REUTERS | Sean Yong

Mitigation and the reasonableness of a settlement agreement

In Rentokil Initial 1927 plc v Goodman Derrick LLP, the court revisited the issue of mitigation which I commented on in August. This time the context was somewhat different as the point arose in relation to a solicitor’s negligence claim where the claimant had resolved remedial arbitration proceedings that it had launched, seeking to recoup its losses due to alleged negligence in drafting a sale agreement. Indeed, it spent some £600,000 on costs in the arbitration, which it claimed as damages. Notwithstanding this expenditure, the arbitration was compromised, apparently as a commercial deal without regard to the merits of either party’s case.

Mitigation of loss

The onus of proving failure to mitigate is on the defendant, who must show that the claimant failed to act reasonably. As Waterlow & Sons Ltd v Banco de Portugal explains, this burden cannot simply be discharged by showing that some other, and less burdensome, remedial measure was available if the course of action actually chosen was reasonable in all the circumstances.

It is a question of reasonableness

However, the claimant faced a difficulty. It had disclosed initial advice that it had a better than even chance of succeeding and yet it resolved the arbitration on terms which involved only minor concessions from the other side. As it refused to disclose further advice given during the course of the arbitration and settlement negotiations, the court had no evidence on which to conclude that the course adopted (the settlement) was reasonable.

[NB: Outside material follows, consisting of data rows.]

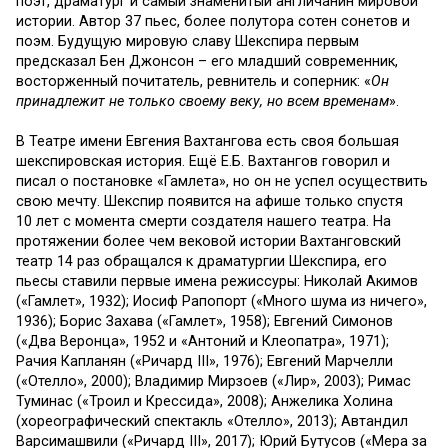
поэт, драматург и самый знаменитый англичанин мировой
истории. Автор 37 пьес, более полутора сотен сонетов и
поэм. Будущую мировую славу Шекспира первым
предсказал Бен Джонсон – его младший современник,
восторженный почитатель, ревнитель и соперник: «
Он
принадлежит не только своему веку, но всем временам
».
В Театре имени Евгения Вахтангова есть своя большая
шекспировская история. Ещё Е.Б. Вахтангов говорил и
писал о постановке «Гамлета», но он не успел осуществить
свою мечту. Шекспир появится на афише только спустя
10 лет с момента смерти создателя нашего театра. На
протяжении более чем вековой истории Вахтанговский
театр 14 раз обращался к драматургии Шекспира, его
пьесы ставили первые имена режиссуры: Николай Акимов
(«Гамлет», 1932); Иосиф Рапопорт («Много шума из ничего»,
1936); Борис Захава («Гамлет», 1958); Евгений Симонов
(«Два Веронца», 1952 и «Антоний и Клеопатра», 1971);
Рачия Капланян («Ричард III», 1976); Евгений Марчелли
(«Отелло», 2000); Владимир Мирзоев («Лир», 2003); Римас
Туминас («Троил и Крессида», 2008); Анжелика Холина
(хореографический спектакль «Отелло», 2013); Автандил
Варсимашвили («Ричард III», 2017); Юрий Бутусов («Мера за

The court was forced to conclude that the reason for settlement was not connected to the merits of the case and therefore did not arise from the defendant’s alleged breach of duty. Therefore, as the court had held that the claimant would have succeeded in the arbitration, it concluded that, in settling it when it need not have done so, it acted unreasonably.

Claims based on the evaluation of a chance of success in litigation are notoriously fraught with difficulty. Decisions must be made as to whether privileged material can be disclosed, which will inevitably be finally balanced. Advice given for the purpose of remedial proceedings may not be of assistance or may even be harmful in subsequent proceedings for negligence.

In this case there was no evidence to show that the risks of litigation had been a factor in the settlement negotiations leading the court to draw inferences adverse to the claimant. Only disclosure of privileged material might have averted this outcome but, even then, only if it demonstrated that the claimant’s decision to settle was reasonable.